### [How to complete this task]
Keep only the lines of the listing that include the word "with", and copy them.

### [Entries supplied]
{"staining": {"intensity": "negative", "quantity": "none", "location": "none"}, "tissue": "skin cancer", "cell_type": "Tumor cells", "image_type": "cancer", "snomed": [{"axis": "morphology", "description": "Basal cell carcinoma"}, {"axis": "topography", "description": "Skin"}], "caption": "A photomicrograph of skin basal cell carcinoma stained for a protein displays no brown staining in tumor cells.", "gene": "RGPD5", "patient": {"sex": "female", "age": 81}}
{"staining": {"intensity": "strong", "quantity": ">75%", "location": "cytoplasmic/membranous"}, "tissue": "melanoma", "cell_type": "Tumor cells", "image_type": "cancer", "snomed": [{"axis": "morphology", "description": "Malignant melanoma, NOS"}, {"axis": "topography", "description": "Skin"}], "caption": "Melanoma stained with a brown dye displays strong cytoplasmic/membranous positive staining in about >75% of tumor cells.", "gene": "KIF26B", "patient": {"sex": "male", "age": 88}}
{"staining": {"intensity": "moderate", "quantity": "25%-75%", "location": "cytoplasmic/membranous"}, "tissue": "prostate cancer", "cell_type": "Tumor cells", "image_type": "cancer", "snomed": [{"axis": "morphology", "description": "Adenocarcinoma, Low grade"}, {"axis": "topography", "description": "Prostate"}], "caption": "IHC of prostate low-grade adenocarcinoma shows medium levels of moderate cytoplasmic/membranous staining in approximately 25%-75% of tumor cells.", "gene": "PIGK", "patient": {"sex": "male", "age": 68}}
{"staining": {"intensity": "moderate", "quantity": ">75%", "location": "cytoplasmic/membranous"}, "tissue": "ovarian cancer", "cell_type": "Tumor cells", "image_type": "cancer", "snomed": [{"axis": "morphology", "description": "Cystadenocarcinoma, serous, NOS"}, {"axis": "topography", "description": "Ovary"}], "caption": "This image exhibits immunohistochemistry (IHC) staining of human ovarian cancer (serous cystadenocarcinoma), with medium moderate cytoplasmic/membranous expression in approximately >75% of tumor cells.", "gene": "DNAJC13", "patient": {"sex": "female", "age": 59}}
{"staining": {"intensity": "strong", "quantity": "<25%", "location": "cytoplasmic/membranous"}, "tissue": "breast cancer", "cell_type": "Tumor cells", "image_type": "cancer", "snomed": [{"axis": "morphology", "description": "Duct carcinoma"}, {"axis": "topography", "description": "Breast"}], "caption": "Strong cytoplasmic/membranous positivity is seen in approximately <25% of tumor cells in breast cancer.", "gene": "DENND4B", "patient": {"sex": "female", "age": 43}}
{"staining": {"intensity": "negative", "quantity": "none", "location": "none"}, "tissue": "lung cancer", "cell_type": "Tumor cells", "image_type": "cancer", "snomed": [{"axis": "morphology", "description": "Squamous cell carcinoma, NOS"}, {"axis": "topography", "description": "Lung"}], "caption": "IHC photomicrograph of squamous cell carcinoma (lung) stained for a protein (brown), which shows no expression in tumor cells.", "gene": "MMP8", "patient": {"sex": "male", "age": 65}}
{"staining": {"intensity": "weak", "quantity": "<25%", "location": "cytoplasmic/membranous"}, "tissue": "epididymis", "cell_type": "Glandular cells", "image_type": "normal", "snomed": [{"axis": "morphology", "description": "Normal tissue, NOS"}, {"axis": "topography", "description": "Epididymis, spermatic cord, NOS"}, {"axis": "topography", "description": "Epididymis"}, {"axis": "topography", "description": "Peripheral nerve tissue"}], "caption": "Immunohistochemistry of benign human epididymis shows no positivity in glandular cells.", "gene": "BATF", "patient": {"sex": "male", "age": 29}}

### [Exercise output]
{"staining": {"intensity": "strong", "quantity": ">75%", "location": "cytoplasmic/membranous"}, "tissue": "melanoma", "cell_type": "Tumor cells", "image_type": "cancer", "snomed": [{"axis": "morphology", "description": "Malignant melanoma, NOS"}, {"axis": "topography", "description": "Skin"}], "caption": "Melanoma stained with a brown dye displays strong cytoplasmic/membranous positive staining in about >75% of tumor cells.", "gene": "KIF26B", "patient": {"sex": "male", "age": 88}}
{"staining": {"intensity": "moderate", "quantity": ">75%", "location": "cytoplasmic/membranous"}, "tissue": "ovarian cancer", "cell_type": "Tumor cells", "image_type": "cancer", "snomed": [{"axis": "morphology", "description": "Cystadenocarcinoma, serous, NOS"}, {"axis": "topography", "description": "Ovary"}], "caption": "This image exhibits immunohistochemistry (IHC) staining of human ovarian cancer (serous cystadenocarcinoma), with medium moderate cytoplasmic/membranous expression in approximately >75% of tumor cells.", "gene": "DNAJC13", "patient": {"sex": "female", "age": 59}}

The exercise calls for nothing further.